Extremely rare separately published double hemisphere map of the World, published in London by Philip Lea.
Philip Lea's map of the world is one of the earliest maps of the world published in England to focus on astronomical observations as decoration for the areas outside the hemisheres. These include a plan of the sun (based on Kircher) surrounded by a planetary system, the face of the moon and images of Jupiter, Venus, Mars, and Saturn, based upon Hooke and Cassini. The models of Ptolemy and Tycho Brahe are also shown.
California is shown as an island, with the partial coastlines of New Zealand, New Holland (Australia) and A. Van Diemensland (Tasmania) shown, along with a massive "Compagnie's Land", stretching from Japan to California.
The map is quite rare. We locate only a single example (this copy) of the map offered in a dealer catalog in the past 20 years (Arkway, 2008, Catalog 68, Item 71). The copy cataloged by Arkway is likely the same copy that sold several times between 1988 and 1995. As noted above, this is the same copy as was catalogued by Arkway in 2008.

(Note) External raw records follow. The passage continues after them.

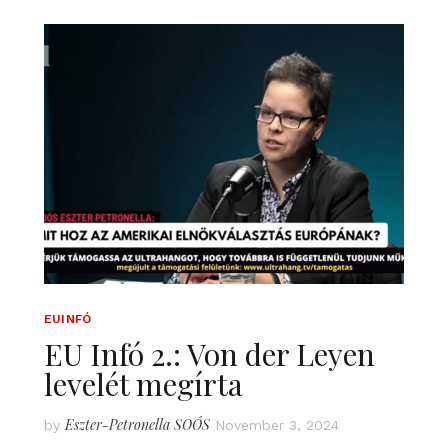
EUINFÓ
EU Infó 2.: Von der Leyen
levelét megírta
Eszter-Petronella SOÓS
by
November 3, 2024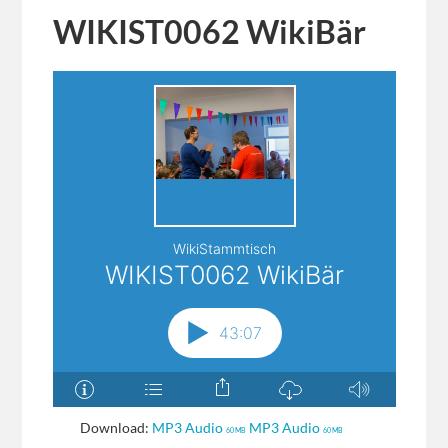
WIKIST0062 WikiBär
Download:
MP3 Audio
MP3 Audio
60 MB
60 MB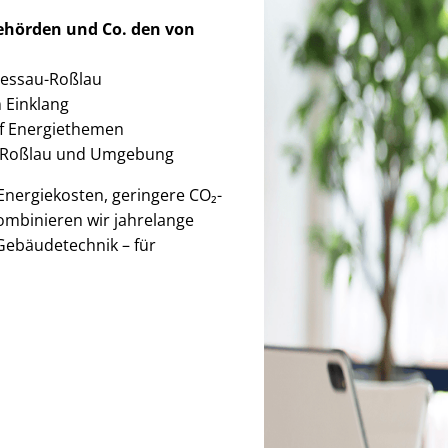
Behörden
und Co. den von
 Dessau-Roßlau
im Einklang
auf Energiethemen
u-Roßlau und Umgebung
r Energiekosten, geringere CO₂-
ombinieren wir jahrelange
Gebäudetechnik – für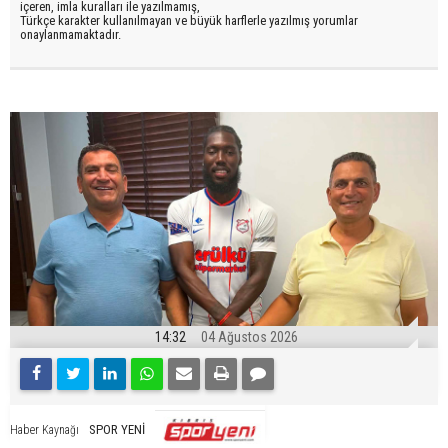
içeren, imla kuralları ile yazılmamış,
Türkçe karakter kullanılmayan ve büyük harflerle yazılmış yorumlar
onaylanmamaktadır.
14:32
04 Ağustos 2026
SPOR YENİ
Haber Kaynağı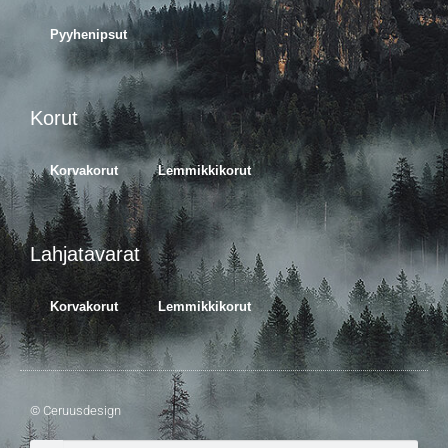
Pyyhenipsut
Korut
Korvakorut
Lemmikkikorut
Lahjatavarat
Korvakorut
Lemmikkikorut
© Ceruusdesign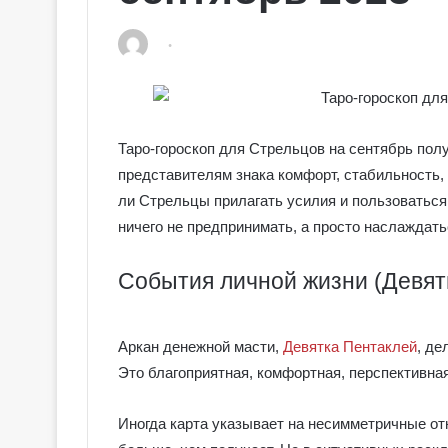
Таро-гороскоп для Стрельцов на сентябрь по
представителям знака комфорт, стабильность, 
ли Стрельцы прилагать усилия и пользоваться
ничего не предпринимать, а просто наслаждат
События личной жизни (Девят
Аркан денежной масти,
Девятка Пентаклей
, де
Это благоприятная, комфортная, перспективная
Иногда карта указывает на несимметричные от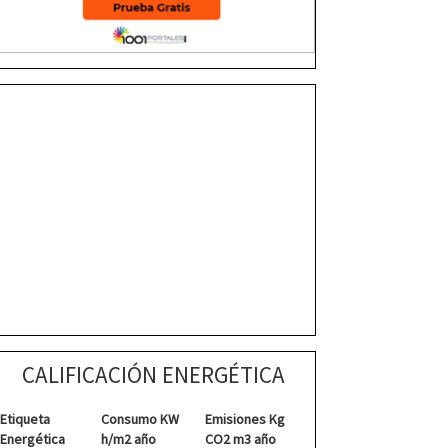
CALIFICACIÓN ENERGÉTICA
Etiqueta
Consumo KW
Emisiones Kg
Energética
h/m2 año
CO2 m3 año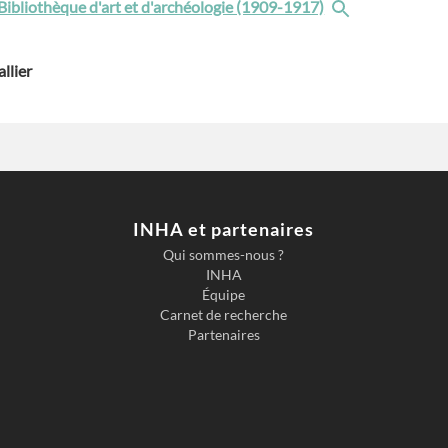
 Bibliothèque d'art et d'archéologie (1909-1917)
llier
INHA et partenaires
Qui sommes-nous ?
INHA
Équipe
Carnet de recherche
Partenaires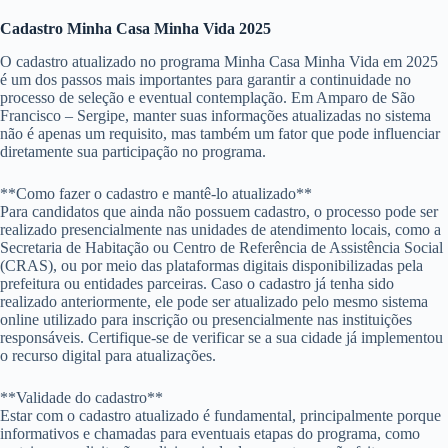
Cadastro Minha Casa Minha Vida 2025
O cadastro atualizado no programa Minha Casa Minha Vida em 2025
é um dos passos mais importantes para garantir a continuidade no
processo de seleção e eventual contemplação. Em Amparo de São
Francisco – Sergipe, manter suas informações atualizadas no sistema
não é apenas um requisito, mas também um fator que pode influenciar
diretamente sua participação no programa.
**Como fazer o cadastro e mantê-lo atualizado**
Para candidatos que ainda não possuem cadastro, o processo pode ser
realizado presencialmente nas unidades de atendimento locais, como a
Secretaria de Habitação ou Centro de Referência de Assistência Social
(CRAS), ou por meio das plataformas digitais disponibilizadas pela
prefeitura ou entidades parceiras. Caso o cadastro já tenha sido
realizado anteriormente, ele pode ser atualizado pelo mesmo sistema
online utilizado para inscrição ou presencialmente nas instituições
responsáveis. Certifique-se de verificar se a sua cidade já implementou
o recurso digital para atualizações.
**Validade do cadastro**
Estar com o cadastro atualizado é fundamental, principalmente porque
informativos e chamadas para eventuais etapas do programa, como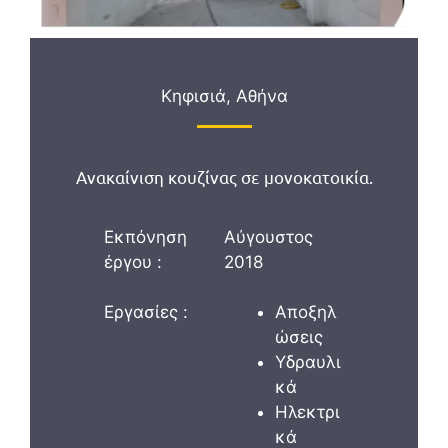
Κηφισιά, Αθήνα
Ανακαίνιση κουζίνας σε μονοκατοικία.
Εκπόνηση
Αύγουστος
έργου :
2018
Εργασίες :
Αποξηλ
ώσεις
Υδραυλι
κά
Ηλεκτρι
κά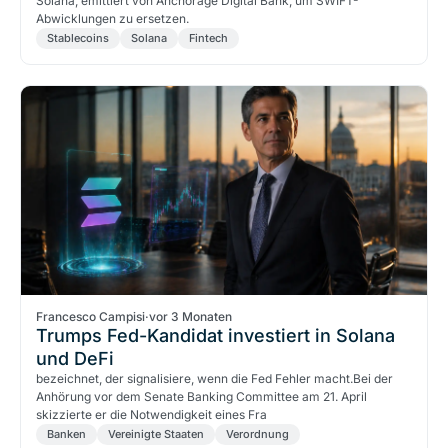
Solana, emittiert von Anchorage Digital Bank, um SWIFT-
Abwicklungen zu ersetzen.
Stablecoins
Solana
Fintech
Francesco Campisi
·
vor 3 Monaten
Trumps Fed-Kandidat investiert in Solana
und DeFi
bezeichnet, der signalisiere, wenn die Fed Fehler macht.Bei der
Anhörung vor dem Senate Banking Committee am 21. April
skizzierte er die Notwendigkeit eines Fra
Banken
Vereinigte Staaten
Verordnung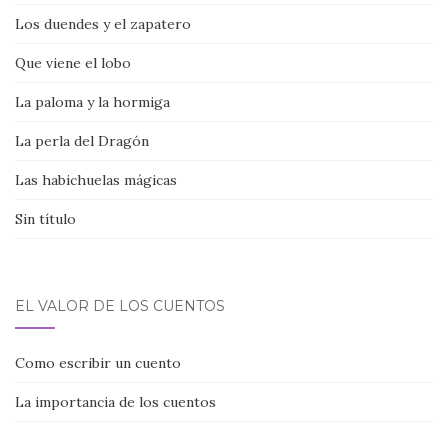
Los duendes y el zapatero
Que viene el lobo
La paloma y la hormiga
La perla del Dragón
Las habichuelas mágicas
Sin título
EL VALOR DE LOS CUENTOS
Como escribir un cuento
La importancia de los cuentos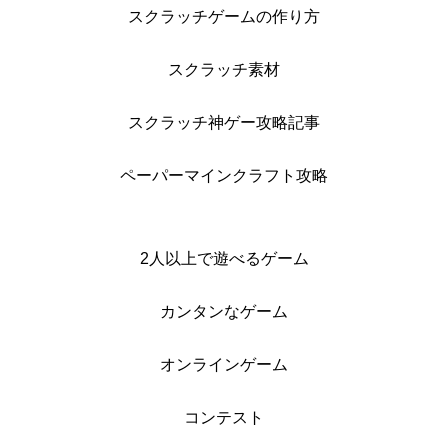
スクラッチゲームの作り方
スクラッチ素材
スクラッチ神ゲー攻略記事
ペーパーマインクラフト攻略
2人以上で遊べるゲーム
カンタンなゲーム
オンラインゲーム
コンテスト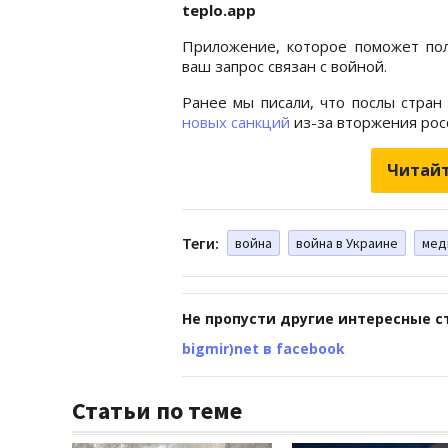
teplo.app
Приложение, которое поможет пол
ваш запрос связан с войной.
Ранее мы писали, что послы стра
новых санкций
из-за вторжения рос
Читайт
Теги:
война
война в Украине
мед
Не пропусти другие интересные с
bigmir)net в facebook
Статьи по теме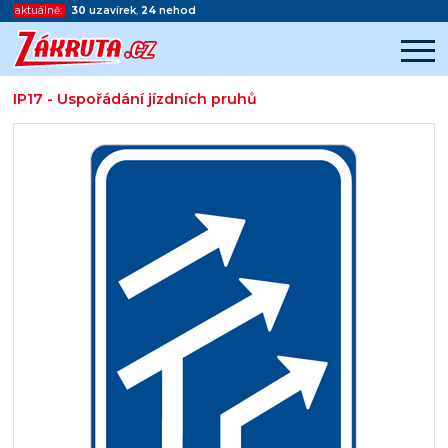
aktuálně:
30
uzavírek
,
24
nehod
IP17 - Uspořádání jízdních pruhů
Začátek reklamy
Konec reklamy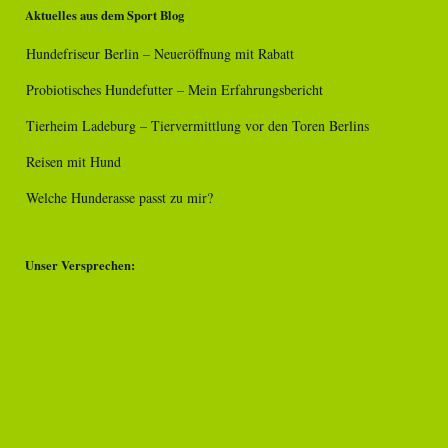
Aktuelles aus dem Sport Blog
Hundefriseur Berlin – Neueröffnung mit Rabatt
Probiotisches Hundefutter – Mein Erfahrungsbericht
Tierheim Ladeburg – Tiervermittlung vor den Toren Berlins
Reisen mit Hund
Welche Hunderasse passt zu mir?
Unser Versprechen: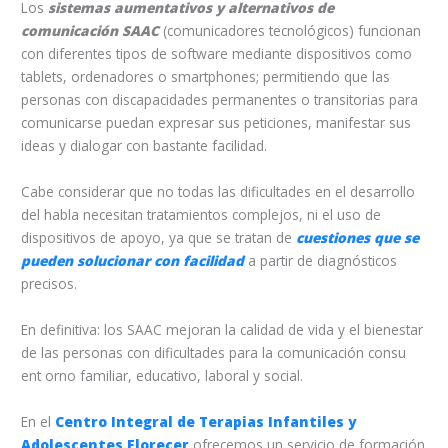
Los
sistemas aumentativos y alternativos de
comunicación SAAC
(comunicadores tecnológicos) funcionan
con diferentes tipos de software mediante dispositivos como
tablets, ordenadores o smartphones; permitiendo que las
personas con discapacidades permanentes o transitorias para
comunicarse puedan expresar sus peticiones, manifestar sus
ideas y dialogar con bastante facilidad.
Cabe considerar que no todas las dificultades en el desarrollo
del habla necesitan tratamientos complejos, ni el uso de
dispositivos de apoyo, ya que se tratan de
cuestiones que se
pueden solucionar con facilidad
a partir de diagnósticos
precisos.
En definitiva: los SAAC mejoran la calidad de vida y el bienestar
de las personas con dificultades para la comunicación consu
ent orno familiar, educativo, laboral y social.
En el
Centro Integral de Terapias Infantiles y
Adolescentes Florecer
ofrecemos un servicio de formación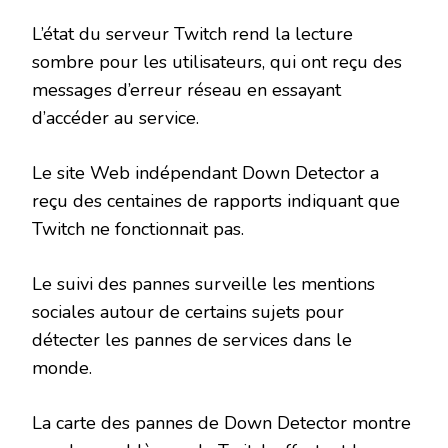
L’état du serveur Twitch rend la lecture
sombre pour les utilisateurs, qui ont reçu des
messages d’erreur réseau en essayant
d’accéder au service.
Le site Web indépendant Down Detector a
reçu des centaines de rapports indiquant que
Twitch ne fonctionnait pas.
Le suivi des pannes surveille les mentions
sociales autour de certains sujets pour
détecter les pannes de services dans le
monde.
La carte des pannes de Down Detector montre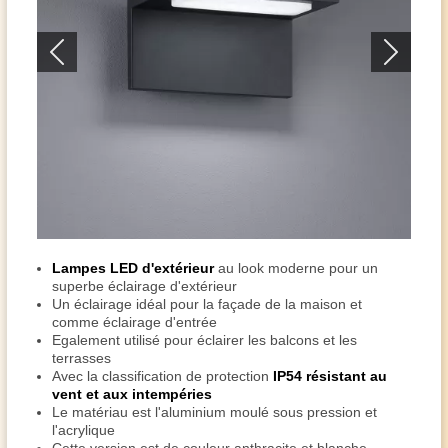
Lampes LED d'extérieur
au look moderne pour un
superbe éclairage d'extérieur
Un éclairage idéal pour la façade de la maison et
comme éclairage d'entrée
Egalement utilisé pour éclairer les balcons et les
terrasses
Avec la classification de protection
IP54 résistant au
vent et aux intempéries
Le matériau est l'aluminium moulé sous pression et
l'acrylique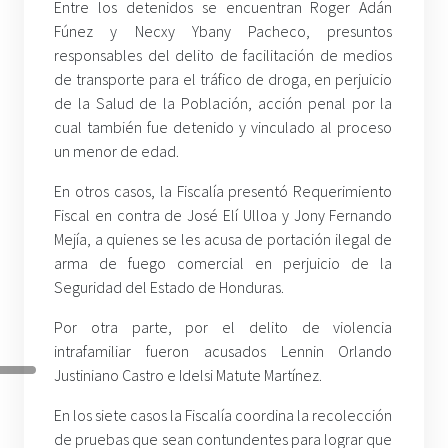
Entre los detenidos se encuentran Roger Adán
Fúnez y Necxy Ybany Pacheco, presuntos
responsables del delito de facilitación de medios
de transporte para el tráfico de droga, en perjuicio
de la Salud de la Población, acción penal por la
cual también fue detenido y vinculado al proceso
un menor de edad.
En otros casos, la Fiscalía presentó Requerimiento
Fiscal en contra de José Elí Ulloa y Jony Fernando
Mejía, a quienes se les acusa de portación ilegal de
arma de fuego comercial en perjuicio de la
Seguridad del Estado de Honduras.
Por otra parte, por el delito de violencia
intrafamiliar fueron acusados Lennin Orlando
Justiniano Castro e Idelsi Matute Martínez.
En los siete casos la Fiscalía coordina la recolección
de pruebas que sean contundentes para lograr que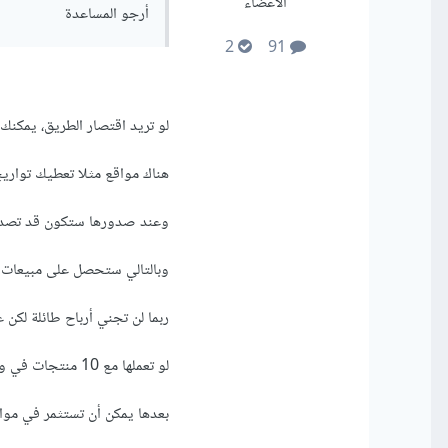
الأعضاء
أرجو المساعدة
2
91
لو تريد اقتصار الطريق، يمكنك
هناك مواقع مثلا تعطيك تواري
وعند صدورها ستكون قد تصد
وبالتالي ستحصل على مبيعات
ربما لن تجني أرباح طائلة لكن
لو تعملها مع 10 منتجات في وقت، تخيل كم سيكون ربحك؟
بعدها يمكن أن تستثمر في موا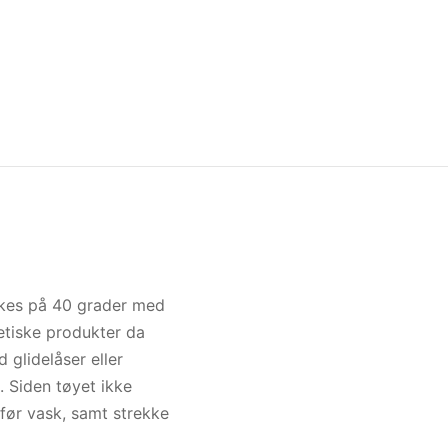
kes på 40 grader med
etiske produkter da
glidelåser eller
. Siden tøyet ikke
 før vask, samt strekke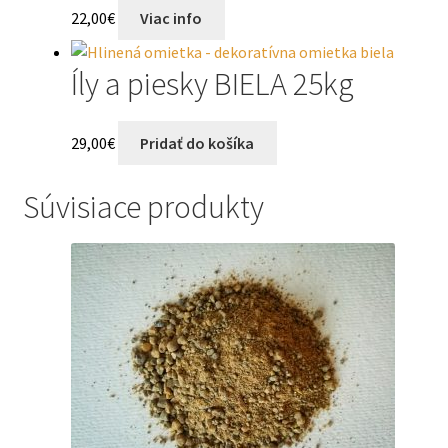
22,00
€
Viac info
Íly a piesky BIELA 25kg
29,00
€
Pridať do košíka
Súvisiace produkty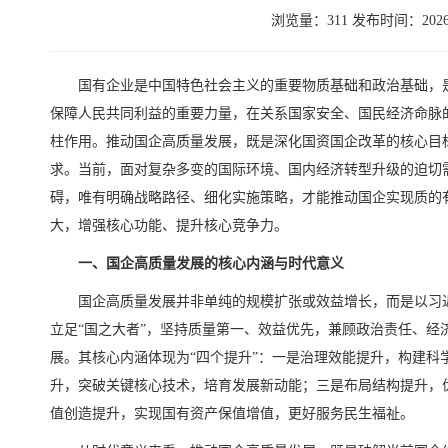
浏览量：311 发布时间：2026-
国有企业是中国特色社会主义的重要物质基础和政治基础，
保障人民共同利益的重要力量，在关系国家安全、国民经济命脉
柱作用。推动国企高质量发展，既是深化国资国企改革的核心目
求。当前，面对复杂多变的国际环境、国内经济转型升级的迫切
碍，唯有明确战略路径、细化实施策略，才能推动国企实现质的
大，增强核心功能、提升核心竞争力。
一、国企高质量发展的核心内涵与时代意义
国企高质量发展并非单纯的规模扩张或效益增长，而是以习
立足“国之大者”，坚持质量第一、效益优先，兼顾政治责任、经
展。其核心内涵体现为“四个提升”：一是治理效能提升，构建科
升，突破关键核心技术，培育发展新动能；三是布局结构提升，
值创造提升，实现国有资产保值增值，更好服务民生福祉。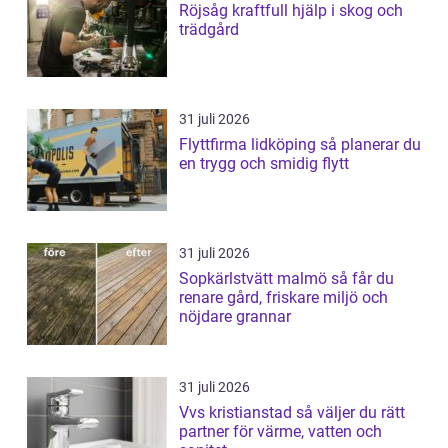
Röjsåg kraftfull hjälp i skog och
trädgård
31 juli 2026
Flyttfirma lidköping så planerar du
en trygg och smidig flytt
31 juli 2026
Sopkärlstvätt malmö så får du
renare gård, friskare miljö och
nöjdare grannar
31 juli 2026
Vvs kristianstad så väljer du rätt
partner för värme, vatten och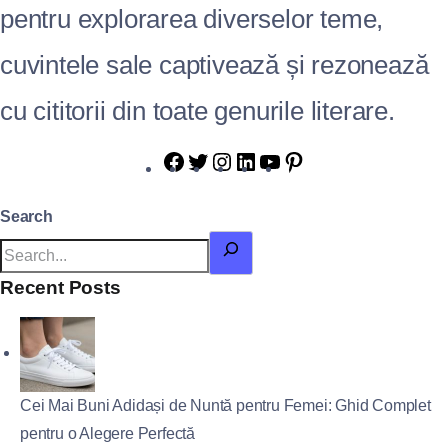
pentru explorarea diverselor teme,
cuvintele sale captivează și rezonează
cu cititorii din toate genurile literare.
Search
Recent Posts
Cei Mai Buni Adidași de Nuntă pentru Femei: Ghid Complet
pentru o Alegere Perfectă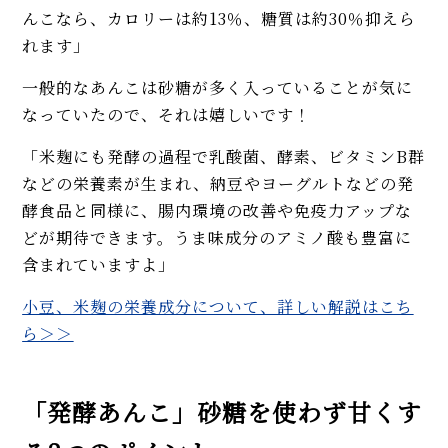
んこなら、カロリーは約13％、糖質は約30％抑えら
れます」
一般的なあんこは砂糖が多く入っていることが気に
なっていたので、それは嬉しいです！
「米麹にも発酵の過程で乳酸菌、酵素、ビタミンB群
などの栄養素が生まれ、納豆やヨーグルトなどの発
酵食品と同様に、腸内環境の改善や免疫力アップな
どが期待できます。うま味成分のアミノ酸も豊富に
含まれていますよ」
小豆、米麹の栄養成分について、詳しい解説はこち
ら＞＞
「発酵あんこ」砂糖を使わず甘くす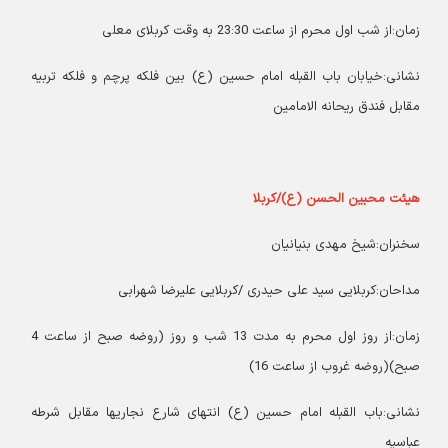
زمان:از شب اول محرم از ساعت 23:30 به وقت کربلای معلی
نشانی:خیابان باب القبله امام حسین (ع) بین فلکه پرچم و فلکه تربیه
مقابل فندق ریحانه الامامین
هیئت محبین الحسن (ع)/کربلا
سخنران:شیخ مهدی بنیانیان
مداحان:کربلایی سید علی حیدری /کربلایی علیرضا شهرابی
زمان:از روز اول محرم به مدت 13 شب و روز (روضه صبح از ساعت 4
صبح)(روضه غروب از ساعت 16)
نشانی:باب القبله امام حسین (ع) انتهای شارع نجاریها مقابل شرطه
عباسیه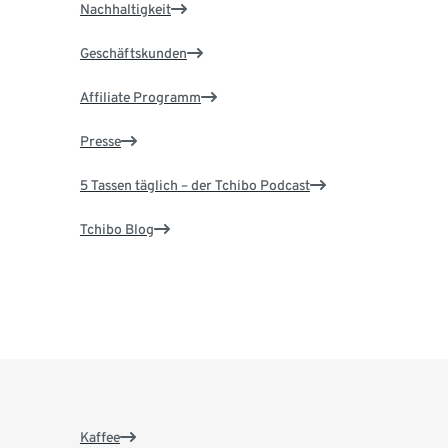
Nachhaltigkeit
Geschäftskunden
Affiliate Programm
Presse
5 Tassen täglich – der Tchibo Podcast
Tchibo Blog
Kaffee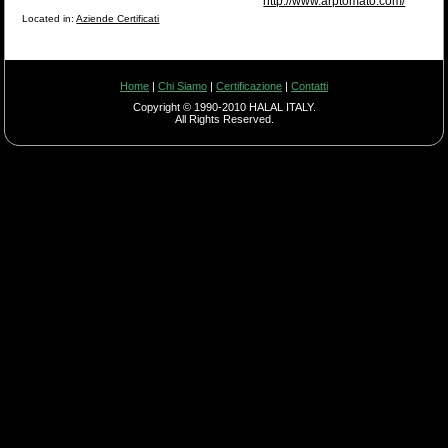
http://www.arptomato.com/
Located in:
Aziende Certificati
Home
|
Chi Siamo
|
Certificazione
|
Contatti
Copyright © 1990-2010 HALAL ITALY.
All Rights Reserved.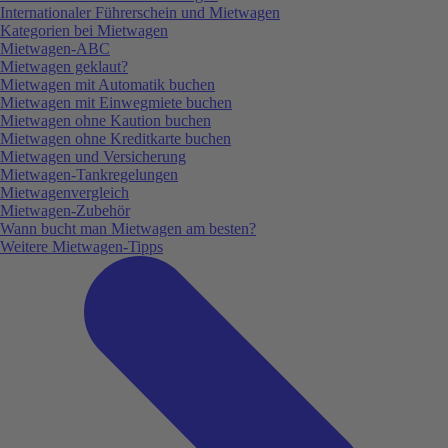
Internationaler Führerschein und Mietwagen
Kategorien bei Mietwagen
Mietwagen-ABC
Mietwagen geklaut?
Mietwagen mit Automatik buchen
Mietwagen mit Einwegmiete buchen
Mietwagen ohne Kaution buchen
Mietwagen ohne Kreditkarte buchen
Mietwagen und Versicherung
Mietwagen-Tankregelungen
Mietwagenvergleich
Mietwagen-Zubehör
Wann bucht man Mietwagen am besten?
Weitere Mietwagen-Tipps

Philip Lea (fl. 1683-1700) was a central figure in the London map community at the end of the eighteenth century. He apprenticed under Robert Morden, with whom he later collaborated. Lea was made free of the Weavers Company in 1689. He was a publisher and a globe and instrument seller with ties to members of government. For example, Samuel Pepys lists him as his map advisor and colorist. He was not known primarily for his own original works, but for his reworking and reissuing of the work of others, particularly the county maps and world map of Christopher Saxton. He also acquired plates from John Seller, John Ogilby, and William Morgan, among others. Later in his career, he collaborated frequently with Herman Moll. After his death in 1700, Philip’s wife, Anne, carried on the business for several decades.